LONDON: Young people of Arab origin in France are less likely to hold secular values and are more distrustful of national symbols than their elders, an Arab News en Francais survey conducted in partnership with British polling agency YouGov has found.

Attitudes to secularism appear to differ substantially among those aged between 18 and 24, which constituted 15 percent of the 958 people surveyed, compared with other age groups.

More than half (54 percent) of all those polled said they believe religion plays a negative role in politics, while a smaller 46 percent of 18-24-year-olds said this was the case.

Likewise, on the subject of laws restricting the wearing of religious clothing, 38 percent of all respondents said they favor such rules, while 29 percent of 18-24-year-olds approve.

Asked whether they would be prepared to defend the French model of secularism in their country of origin, 65 percent of respondents said they would compared with just 56 percent of 18-24-year-olds.

Even among the 25-34 age group, adherence to the values of secularism is noticeably stronger than among the younger cohort, with 55 percent saying religion plays a negative role in politics.

The trend generally continues with age.
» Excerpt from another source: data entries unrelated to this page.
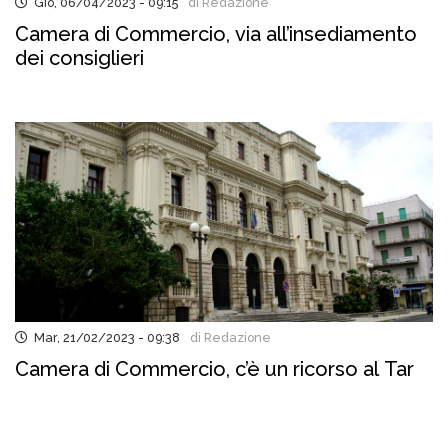
Gio, 06/04/2023 - 09:15
di Redazione
Camera di Commercio, via all’insediamento
dei consiglieri
Mar, 21/02/2023 - 09:38
di Redazione
Camera di Commercio, c’è un ricorso al Tar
Among those over 45, about 50 percent said they are in favor of laws limiting the wearing of religious symbols.

Observers have asked whether such negative perceptions of secularism among young French citizens of Arab origin can be equated with growing radicalism.

Some scholars of Islam have established a link between countries which have adopted a more “incisive” secularism and the number of citizens who traveled to Syria to join Daesh.
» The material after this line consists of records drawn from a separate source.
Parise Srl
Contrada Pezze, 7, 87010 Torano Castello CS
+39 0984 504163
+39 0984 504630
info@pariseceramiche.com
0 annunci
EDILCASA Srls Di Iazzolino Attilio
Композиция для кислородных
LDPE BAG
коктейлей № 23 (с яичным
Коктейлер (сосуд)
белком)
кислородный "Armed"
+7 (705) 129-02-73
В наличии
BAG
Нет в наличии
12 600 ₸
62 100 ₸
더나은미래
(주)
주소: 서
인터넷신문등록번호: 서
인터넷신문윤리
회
William McCants and Christopher Meserole of the Brookings Institution believe the political culture of France and Belgium, where religious symbols are restricted, combined with massive unemployment and urbanization, contributed to radicalization.
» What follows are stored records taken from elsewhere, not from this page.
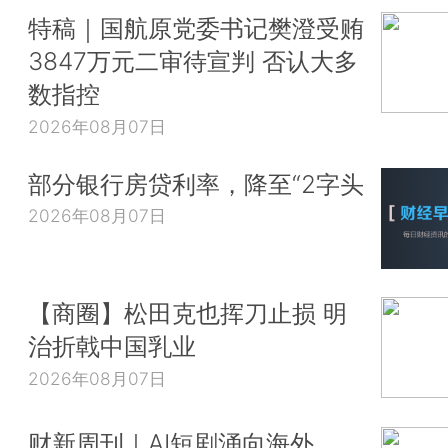
特稿｜国航原党委书记樊澄受贿
3847万元二审待宣判 否认大多
数指控
2026年08月07日
部分银行房贷利率，降至“2字头
2026年08月07日
【商圈】松田克也挥刀止损 明
治折戟中国乳业
2026年08月07日
财新周刊｜AI短剧涌向海外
46% 18-24-year-olds say religion plays negative role in politics.

58% 18-24-year-olds would support home football side against France.

Other researchers say those who traveled to Syria came overwhelmingly from poor urban areas, where they faced discrimination in the job market, housing and police checks.

“Some young people feel they are viewed as sub-citizens, while media rhetoric gives credence to the idea that Muslims are ‘banding apart’,” said Elyamine Settoul, a lecturer at the National Conservatory of Arts and Crafts in Paris.

“This otherness between ‘them’ and ‘us’ represents a breeding ground for radicalization. Radical groups will not only sell them full citizenship but also compensate for all their deficiencies, whether they are identity based, affective or narcissistic.”

It is perhaps surprising, then, that just 47 percent of the 18-24 cohort surveyed by Arab News en Francais and YouGov believe their religion is perceived negatively in France — significantly lower than the overall average of 59 percent among all age groups.

Few topics better reflect a community’s sense of national pride than an international football tournament. Dual identities often lead to the question: Should I support the national side from my place of origin or cheer for my adopted nation?

Once again, a generational split emerges. The survey found 58 percent of men aged 18-24 would support their country of origin against the French side compared with an average of 47 percent among all respondents.

If the French World Cup victory in 1998 is considered the peak of the country’s “black-blanc-beur” multiculturalism, then the 2001 friendly between France and Algeria must be considered its nadir, when Algerian fans invaded the pitch.

The Arab News en Francais/YouGov study found that support for the French national team tended to increase with age. About 58 percent of 35-44-year-olds and 50 percent of over-55s said they would support the French national side over their country of origin.

“Young people under 25 are still building their identity and tend to get closer to their country of origin at this age. They fully claim their belonging to the country of origin, but this remains like folklore, as they often do not know much about it,” Settoul said.

“Over time, the identity asserts itself: We integrate professionally, get married, buy property and no longer take the same positions.”